Another California murderer is now slated to go free. Our current governor has a chance to enhance his legacy by undoing the recent decision of a 2-member parole board, which authorized the release of former Manson Family killer Leslie Van Houten.

The now-66-year-old Van Houten was “numb” after the panel announced its decision following a five-hour hearing at the California Institution for Women in Chino, said her attorney Rich Pfeiffer.

“She’s been ready for this for a long time,” Pfeiffer said outside the prison, adding that those who signed an online petition opposed to her release don’t know the woman she is today.

…..Van Houten, a one-time homecoming princess, participated in the killings of Leno La Bianca and his wife Rosemary a day after other so-called “Manson family” members murdered pregnant actress Sharon Tate and four others in 1969.

The killings were the start of what Manson believed was a coming race war that he dubbed “Helter Skelter” after a Beatles song. Van Houten said the group planned to retreat to the desert and hide in a hole.

The parole board members cited her good behavior and pursuit of higher education while in jail for their leniency in granting parole.
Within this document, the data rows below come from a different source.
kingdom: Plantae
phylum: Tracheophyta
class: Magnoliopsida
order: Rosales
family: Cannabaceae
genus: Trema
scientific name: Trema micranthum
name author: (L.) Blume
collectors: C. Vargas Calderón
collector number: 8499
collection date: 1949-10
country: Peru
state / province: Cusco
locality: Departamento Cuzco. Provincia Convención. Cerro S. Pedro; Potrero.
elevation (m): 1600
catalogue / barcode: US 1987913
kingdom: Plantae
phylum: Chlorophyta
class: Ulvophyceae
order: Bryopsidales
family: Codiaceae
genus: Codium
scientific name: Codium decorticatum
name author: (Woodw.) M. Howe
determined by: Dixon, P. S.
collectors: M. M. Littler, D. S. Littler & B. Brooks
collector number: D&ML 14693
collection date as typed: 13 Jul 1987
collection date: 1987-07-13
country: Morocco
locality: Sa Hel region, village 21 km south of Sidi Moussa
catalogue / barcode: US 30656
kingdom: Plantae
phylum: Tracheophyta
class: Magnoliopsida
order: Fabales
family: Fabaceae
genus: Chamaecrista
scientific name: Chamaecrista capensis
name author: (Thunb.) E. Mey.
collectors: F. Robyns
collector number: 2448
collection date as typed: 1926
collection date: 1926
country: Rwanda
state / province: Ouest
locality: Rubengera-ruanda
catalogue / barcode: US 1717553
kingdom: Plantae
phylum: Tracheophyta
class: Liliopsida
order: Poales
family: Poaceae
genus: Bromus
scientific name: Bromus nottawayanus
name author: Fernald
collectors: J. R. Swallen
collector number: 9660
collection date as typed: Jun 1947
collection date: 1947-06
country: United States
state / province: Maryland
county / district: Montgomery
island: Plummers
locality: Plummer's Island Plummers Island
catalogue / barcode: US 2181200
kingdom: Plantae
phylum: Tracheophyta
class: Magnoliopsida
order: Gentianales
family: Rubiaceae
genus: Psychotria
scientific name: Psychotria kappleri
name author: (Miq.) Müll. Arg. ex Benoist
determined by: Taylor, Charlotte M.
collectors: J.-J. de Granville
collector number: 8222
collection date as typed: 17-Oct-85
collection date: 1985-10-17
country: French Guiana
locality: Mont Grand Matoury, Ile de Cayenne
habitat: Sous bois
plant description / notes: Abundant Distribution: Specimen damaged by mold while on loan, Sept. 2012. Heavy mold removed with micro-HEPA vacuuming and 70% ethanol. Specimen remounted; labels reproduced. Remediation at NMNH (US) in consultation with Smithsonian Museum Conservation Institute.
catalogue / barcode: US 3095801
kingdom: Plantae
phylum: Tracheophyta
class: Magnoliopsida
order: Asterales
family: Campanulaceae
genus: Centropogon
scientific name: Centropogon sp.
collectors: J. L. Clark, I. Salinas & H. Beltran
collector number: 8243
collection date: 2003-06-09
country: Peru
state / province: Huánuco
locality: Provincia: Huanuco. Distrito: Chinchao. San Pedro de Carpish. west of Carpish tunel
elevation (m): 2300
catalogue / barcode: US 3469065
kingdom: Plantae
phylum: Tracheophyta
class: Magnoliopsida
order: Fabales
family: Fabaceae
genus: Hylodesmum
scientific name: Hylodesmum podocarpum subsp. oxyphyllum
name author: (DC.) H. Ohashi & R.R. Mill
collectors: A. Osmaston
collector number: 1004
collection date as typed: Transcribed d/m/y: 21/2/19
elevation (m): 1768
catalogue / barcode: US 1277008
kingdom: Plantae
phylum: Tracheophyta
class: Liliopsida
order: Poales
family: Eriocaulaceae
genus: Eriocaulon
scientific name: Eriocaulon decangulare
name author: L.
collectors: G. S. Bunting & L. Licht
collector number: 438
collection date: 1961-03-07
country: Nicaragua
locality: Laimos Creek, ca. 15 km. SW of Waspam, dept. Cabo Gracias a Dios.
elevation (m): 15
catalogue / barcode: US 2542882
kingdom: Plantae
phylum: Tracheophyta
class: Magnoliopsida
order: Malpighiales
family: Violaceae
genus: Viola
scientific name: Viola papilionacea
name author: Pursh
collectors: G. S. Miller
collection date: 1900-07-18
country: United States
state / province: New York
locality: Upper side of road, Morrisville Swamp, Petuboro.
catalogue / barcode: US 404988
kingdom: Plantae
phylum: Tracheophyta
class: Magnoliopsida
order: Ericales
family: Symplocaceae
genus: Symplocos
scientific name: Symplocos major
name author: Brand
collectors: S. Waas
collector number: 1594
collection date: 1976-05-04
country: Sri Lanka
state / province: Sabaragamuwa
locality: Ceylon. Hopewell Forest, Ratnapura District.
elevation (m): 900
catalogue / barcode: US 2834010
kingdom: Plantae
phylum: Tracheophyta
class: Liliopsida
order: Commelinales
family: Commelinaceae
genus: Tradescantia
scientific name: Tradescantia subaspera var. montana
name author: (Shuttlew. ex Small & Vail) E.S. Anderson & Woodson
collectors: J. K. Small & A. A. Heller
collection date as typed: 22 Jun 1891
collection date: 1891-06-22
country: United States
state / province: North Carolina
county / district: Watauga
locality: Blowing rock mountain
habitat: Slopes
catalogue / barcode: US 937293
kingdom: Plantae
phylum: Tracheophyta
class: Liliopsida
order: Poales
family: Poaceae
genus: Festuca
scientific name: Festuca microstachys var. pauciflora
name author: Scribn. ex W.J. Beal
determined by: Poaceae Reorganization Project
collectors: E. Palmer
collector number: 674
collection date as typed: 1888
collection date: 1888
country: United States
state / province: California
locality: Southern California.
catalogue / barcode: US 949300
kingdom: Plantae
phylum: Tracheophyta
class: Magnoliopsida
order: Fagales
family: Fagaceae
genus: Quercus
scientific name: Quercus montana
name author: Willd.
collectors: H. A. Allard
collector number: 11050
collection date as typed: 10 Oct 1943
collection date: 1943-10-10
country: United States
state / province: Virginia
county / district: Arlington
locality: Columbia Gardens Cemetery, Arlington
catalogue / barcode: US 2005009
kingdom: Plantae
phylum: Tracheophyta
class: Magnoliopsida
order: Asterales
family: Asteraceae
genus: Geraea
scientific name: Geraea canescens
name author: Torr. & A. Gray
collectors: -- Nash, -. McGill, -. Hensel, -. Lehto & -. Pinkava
However, there are factors that they obviously failed to consider.

For example, the gruesomeness of the crime of stabbing Rosemary Labianca 16 separate time:

Additionally, Van Houten probably had the reasonable expectation that she would participate in butchering Leno and Rosemary Labianca when Manson Family crew arrived at their home in August, 1969. After all, she had to have heard about the carnage that occurred at the home of actress Sharon Tate the night before.

The couple’s daughter, Cory Labianca, is angered at the decision.

“I very much disagree with the ruling,” she said in a rare telephone interview. “We all need to be held responsible for our behavior. The least we can do, for someone who commits a crime against another human being, is to keep them in jail.”

LaBianca did not attend the parole hearing, held at the California Institution for Women in Chino, but her cousin attended. Her son listened via telephone, she said. At one point, she said, he couldn’t bear to hear the detailed account of the slayings.

“He started crying. My son is 41 years old,” LaBianca said. “He stood, crying, and told the [parole] commissioner, ‘I can’t listen to this.’”

Ultimately, Governor Jerry Brown has the final say if Van Houten is to be released. I encourage Californians to contact his office and voice their disapproval of the parole board’s decision.

I hope he just says, “No.” It would be better for his legacy and the Golden State if he did.